[Landmark coordinate records]
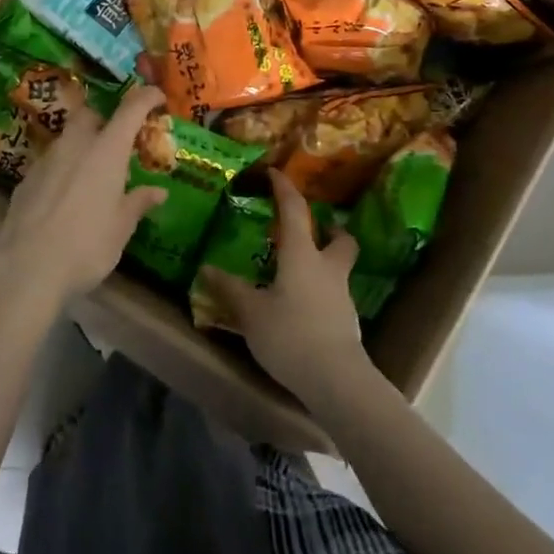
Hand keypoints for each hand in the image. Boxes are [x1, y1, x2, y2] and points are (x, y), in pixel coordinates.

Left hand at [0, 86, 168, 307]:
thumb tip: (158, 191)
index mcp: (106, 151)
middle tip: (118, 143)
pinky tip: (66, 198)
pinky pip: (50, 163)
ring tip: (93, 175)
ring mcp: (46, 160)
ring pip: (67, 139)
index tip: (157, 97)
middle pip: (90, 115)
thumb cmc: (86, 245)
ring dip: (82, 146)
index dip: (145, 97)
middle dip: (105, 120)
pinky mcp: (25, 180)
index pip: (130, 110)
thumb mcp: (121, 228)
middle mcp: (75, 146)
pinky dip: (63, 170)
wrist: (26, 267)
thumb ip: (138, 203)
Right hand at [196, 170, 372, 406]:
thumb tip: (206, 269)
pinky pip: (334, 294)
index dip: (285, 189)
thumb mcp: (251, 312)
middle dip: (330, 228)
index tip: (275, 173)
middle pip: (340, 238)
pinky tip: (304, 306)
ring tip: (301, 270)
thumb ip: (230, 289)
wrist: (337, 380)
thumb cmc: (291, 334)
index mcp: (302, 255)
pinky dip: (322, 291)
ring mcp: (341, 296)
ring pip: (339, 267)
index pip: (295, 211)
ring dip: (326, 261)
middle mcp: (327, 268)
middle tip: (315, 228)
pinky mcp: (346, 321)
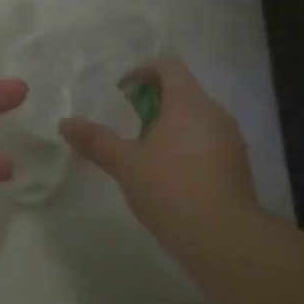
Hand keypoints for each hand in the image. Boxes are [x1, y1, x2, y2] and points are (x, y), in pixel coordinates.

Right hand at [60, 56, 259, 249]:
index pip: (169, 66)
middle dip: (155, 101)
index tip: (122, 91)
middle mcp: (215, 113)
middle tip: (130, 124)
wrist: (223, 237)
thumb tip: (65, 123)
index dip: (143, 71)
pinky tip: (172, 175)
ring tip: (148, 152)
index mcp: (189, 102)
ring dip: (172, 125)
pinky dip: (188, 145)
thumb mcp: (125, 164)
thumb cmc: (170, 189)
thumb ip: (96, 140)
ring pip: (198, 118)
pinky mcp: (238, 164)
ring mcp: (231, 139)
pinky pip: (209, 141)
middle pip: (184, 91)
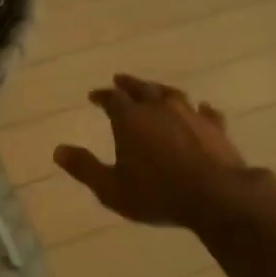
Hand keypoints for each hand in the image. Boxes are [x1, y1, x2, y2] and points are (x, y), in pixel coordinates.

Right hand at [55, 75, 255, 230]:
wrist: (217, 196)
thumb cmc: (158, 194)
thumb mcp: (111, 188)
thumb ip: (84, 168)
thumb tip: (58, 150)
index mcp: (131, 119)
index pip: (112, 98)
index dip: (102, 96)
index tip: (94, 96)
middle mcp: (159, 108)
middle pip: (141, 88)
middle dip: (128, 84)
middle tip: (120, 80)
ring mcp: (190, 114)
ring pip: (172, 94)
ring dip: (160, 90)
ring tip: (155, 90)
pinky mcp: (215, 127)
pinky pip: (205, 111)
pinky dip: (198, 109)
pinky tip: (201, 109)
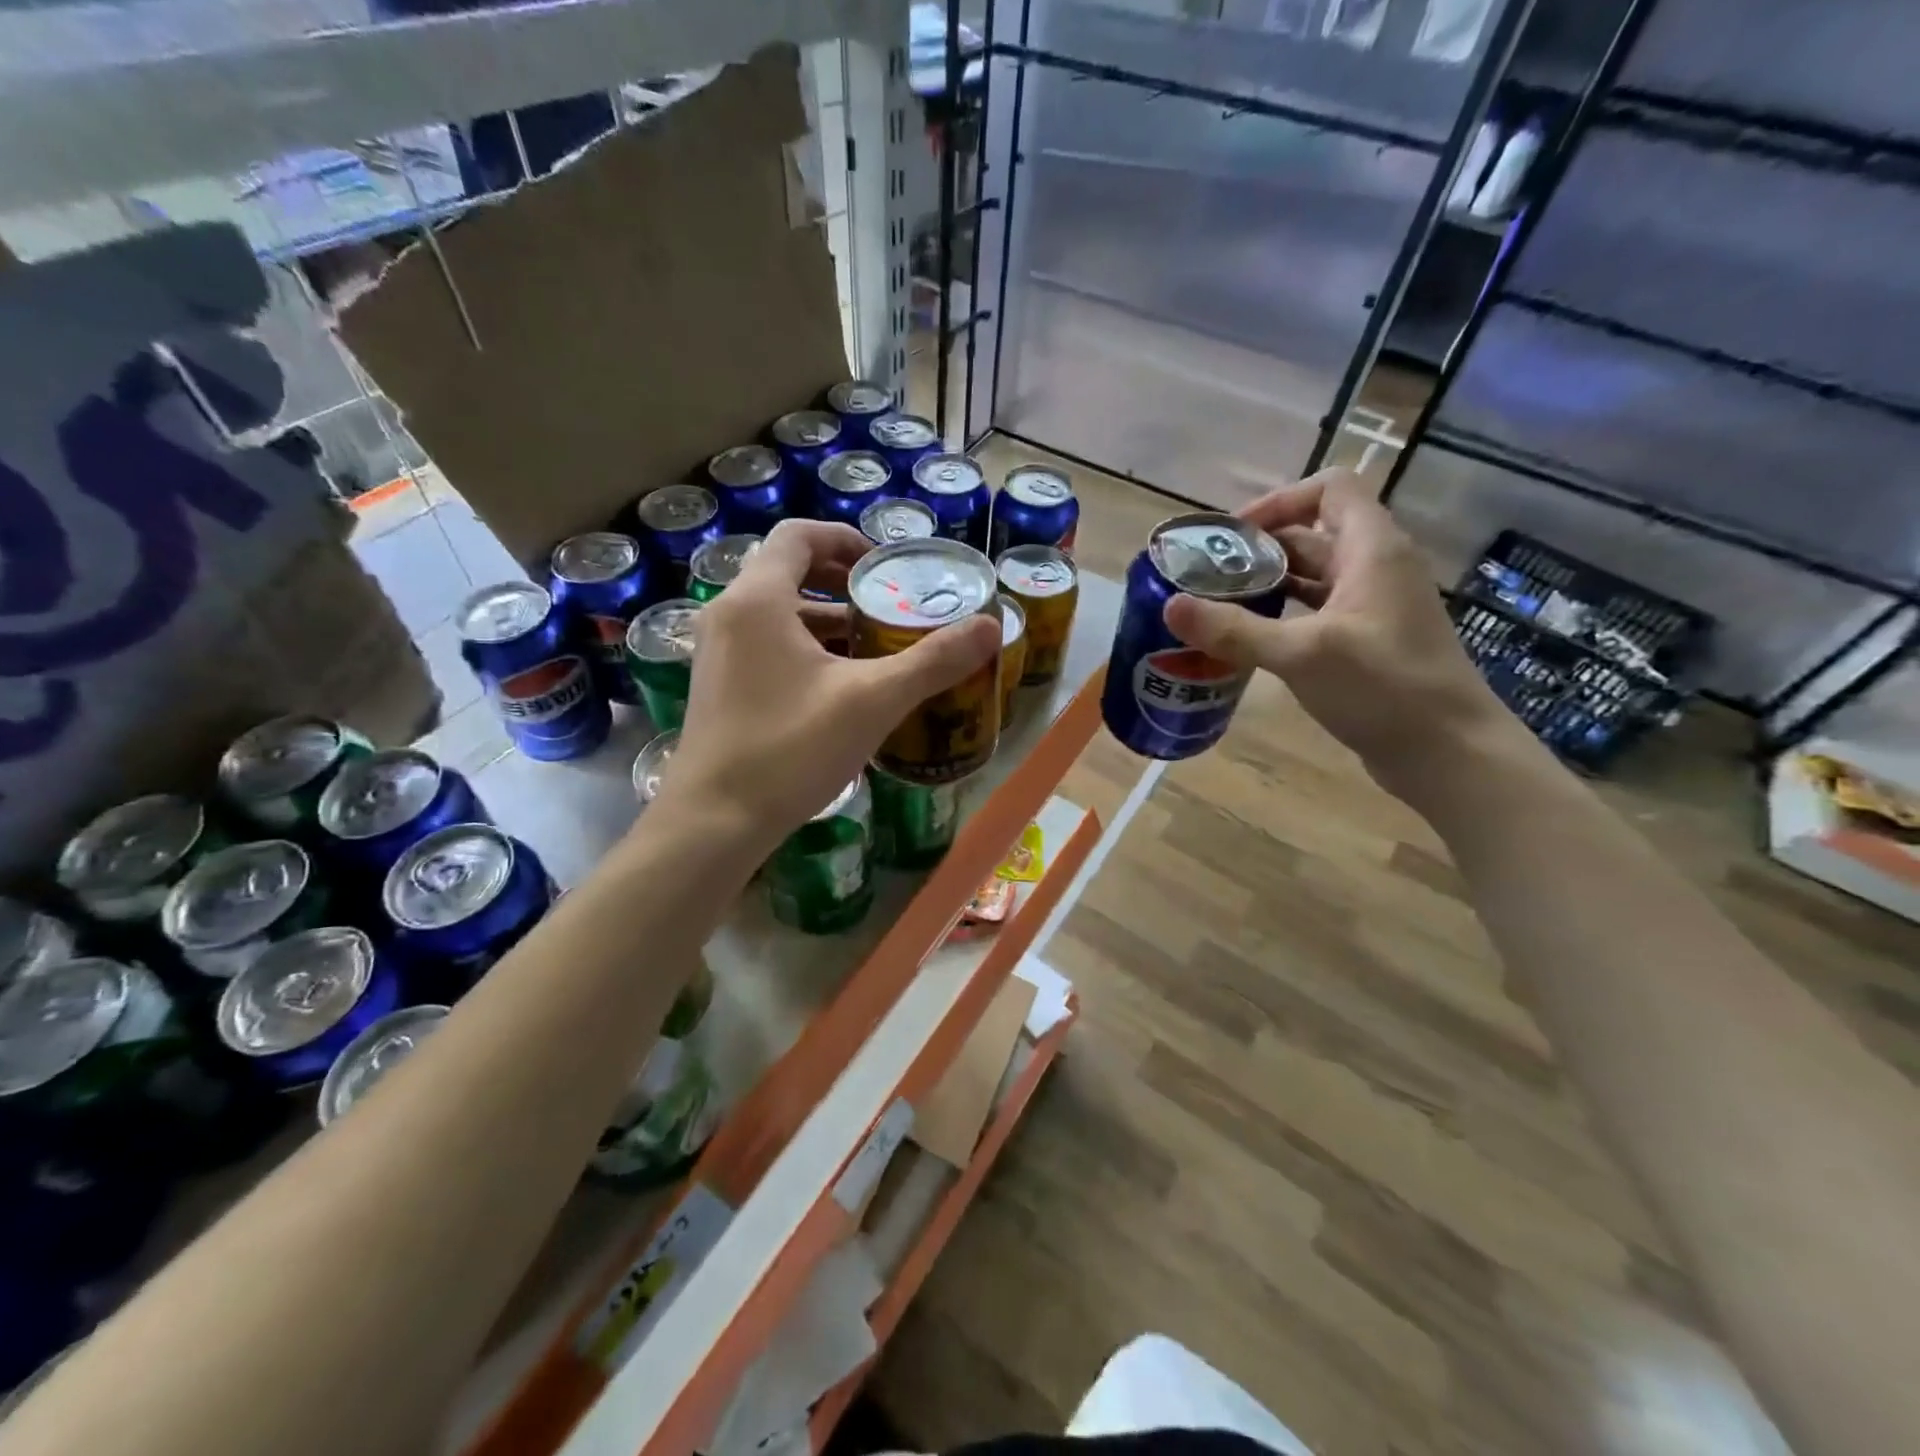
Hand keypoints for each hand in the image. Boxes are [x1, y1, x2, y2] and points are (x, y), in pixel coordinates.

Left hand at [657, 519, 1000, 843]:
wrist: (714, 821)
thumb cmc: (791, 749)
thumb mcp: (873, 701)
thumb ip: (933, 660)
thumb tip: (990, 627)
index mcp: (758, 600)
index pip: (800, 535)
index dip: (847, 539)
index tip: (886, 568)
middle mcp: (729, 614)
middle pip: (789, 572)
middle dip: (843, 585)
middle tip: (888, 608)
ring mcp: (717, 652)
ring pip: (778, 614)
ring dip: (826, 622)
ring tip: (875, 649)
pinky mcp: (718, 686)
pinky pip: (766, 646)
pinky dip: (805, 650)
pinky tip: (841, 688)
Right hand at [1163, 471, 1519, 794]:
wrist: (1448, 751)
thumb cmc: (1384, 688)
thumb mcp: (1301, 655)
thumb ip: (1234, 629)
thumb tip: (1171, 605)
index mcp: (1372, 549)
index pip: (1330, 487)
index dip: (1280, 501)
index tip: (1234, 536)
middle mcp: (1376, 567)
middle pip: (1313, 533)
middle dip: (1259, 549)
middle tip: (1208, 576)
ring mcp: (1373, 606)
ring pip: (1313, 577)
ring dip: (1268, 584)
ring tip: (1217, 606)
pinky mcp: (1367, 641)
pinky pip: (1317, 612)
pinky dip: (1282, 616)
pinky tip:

What you have to do » The line with "pinky pip: (50, 163)" ends the range, and the first line of the data begins it; repeat exactly those lines and nothing more, omitting pictures.

Reply to the task »
Hand keypoints for each hand in the image. Boxes are [x1, y1, x2, y2] and points are (x, y), in pixel coordinates.

Left hand at [0, 86, 168, 307]:
thumb tip: (158, 191)
index mcp: (106, 151)
middle tip: (118, 143)
pinky tip: (66, 198)
pinky pip: (50, 163)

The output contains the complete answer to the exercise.